The Pandemic’s Effect On Autistic Students Still Being Felt

by Rylee Byers

The pandemic affected and is still affecting everyone.

Between isolation and illness, the past few years have meant constant change. However, one part of the population was impacted in a more significant way. Neurodivergent children, specifically, experienced the pandemic in a way that is difficult for many of us to understand.

“With autistic kids, anytime you have a change, it completely throws off everything,” Pam Vance, a retired special education teacher, said.

Vance taught special education students from kindergarten through second grade. One of the key groups of students she worked with were students with an autism spectrum disorder. Vance worked with students with level three autism, which is the most severe form of the condition.

“They [autistic students] are used to consistency and so, all of a sudden, they didn’t understand why they weren’t coming to school anymore,” Vance said. “That was probably my first fear, that it would severely throw off their ability to adapt because it was a change.”

Vance said it was even more difficult for students who had parents who had to work during the pandemic because many of them ended up in daycare situations. She said that caused a decrease in progress because the students weren’t able to get the one-on-one specialty attention they required.

“People assumed it was a behavioral issue and not necessarily related to mental health. I think that we, in general, don’t look at behaviors as mental health issues, we tend to look at them as simply just behaviors. And what I know is that there’s a need behind every behavior and with COVID there were a lot of needs not being met.” Vance said.

For example, Vance said one of her students came out of the pandemic isolation not able to complete normal class work that they were able to do before the pandemic. After working with the student Vance discovered the problem was in the approach. The student was struggling, not with the activity, but with the belief they had to perform a task perfectly.

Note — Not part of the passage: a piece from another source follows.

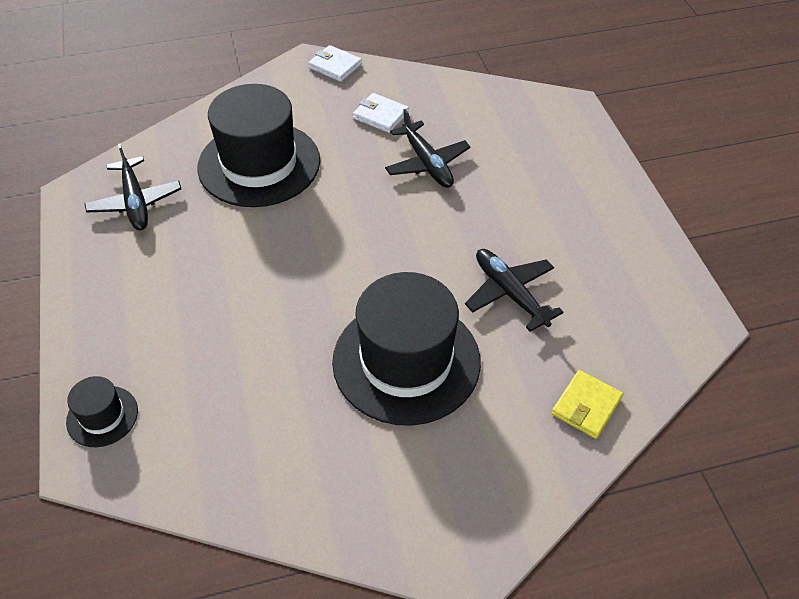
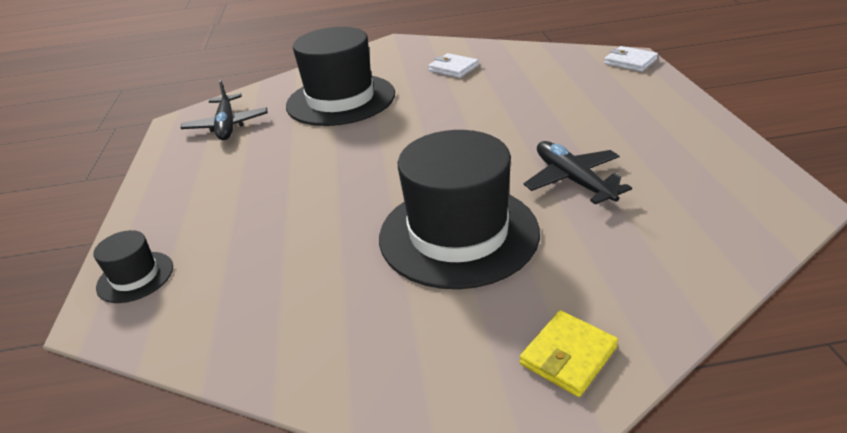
camera: 10 degrees right, 15 degrees down
(335, 66) = (418, 43): white wallet -> white wallet (630, 62)
(427, 163) = (492, 94): black plane -> none
(586, 406) = (666, 274): yellow wallet -> yellow wallet (568, 356)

“It wasn’t a behavior, it was that struggle with, I’m not going to be perfect and I’m not going to be loved.”

Vance said mental health is often the motive behind actions or reactions.

“There’s always a need or a reason behind probably every emotion. And with kids, that’s especially interesting, because they don’t know how to tell you, a lot of the time, what their need is. And you have to start with Maslow’s hierarchy of needs.” Vance said.

“So many of them struggle with anxiety. They get paranoid over germs and wash their hands 1000 times, not that that was a bad thing, but the pandemic scared them into a lot of anxiety. Am I gonna get COVID? Is my mom going to get COVID? Is my mom going to die? And for little kids, that’s it. Anxiety over all things.”

When the pandemic hit, students went from in-person learning to online. Pushing students into even more of a virtual world forced all interactions into the world of social media. This came with both positive and negative outcomes.

“You get to connect with [old friends]on social media, and you get to know them. There’s some encouragement; ways to encourage friends and good information that you can do on social media. There’s also creativity. It’s addicting, no doubt about it.” Vance said.

However, overuse of social media comes with negative consequences.

“What a lot of kids have done is have their identity tied up with what they look like on social media and that’s true with adults as well,” Vance said. “It’s the positive and the negative, and you may run into the negative because social media and the internet are Pandora’s Box.”

Not all of the changes from the pandemic were bad. Vance said there were negatives, but also positives. The challenge for neurodivergent students was to find balance amid the chaos through whatever coping mechanisms were available.

“Some of my older kids said how they slept until noon and didn’t get any work done. A lot of kids started new hobbies. One girl started learning how to sew and decided, that’s what she would do during the pandemic. Another girl started learning how to cook. One boy that I had, learned to play golf on YouTube and practiced in his house.” 

Vance said harnessing creativity was one of the most effective coping mechanisms for her students. Every student is different, just like every adult is different. The key to surviving is to focus on not just physical health, but also mental health.

“When the pandemic hit, no matter what your personality was, it changed your world. It knocked it upside down.”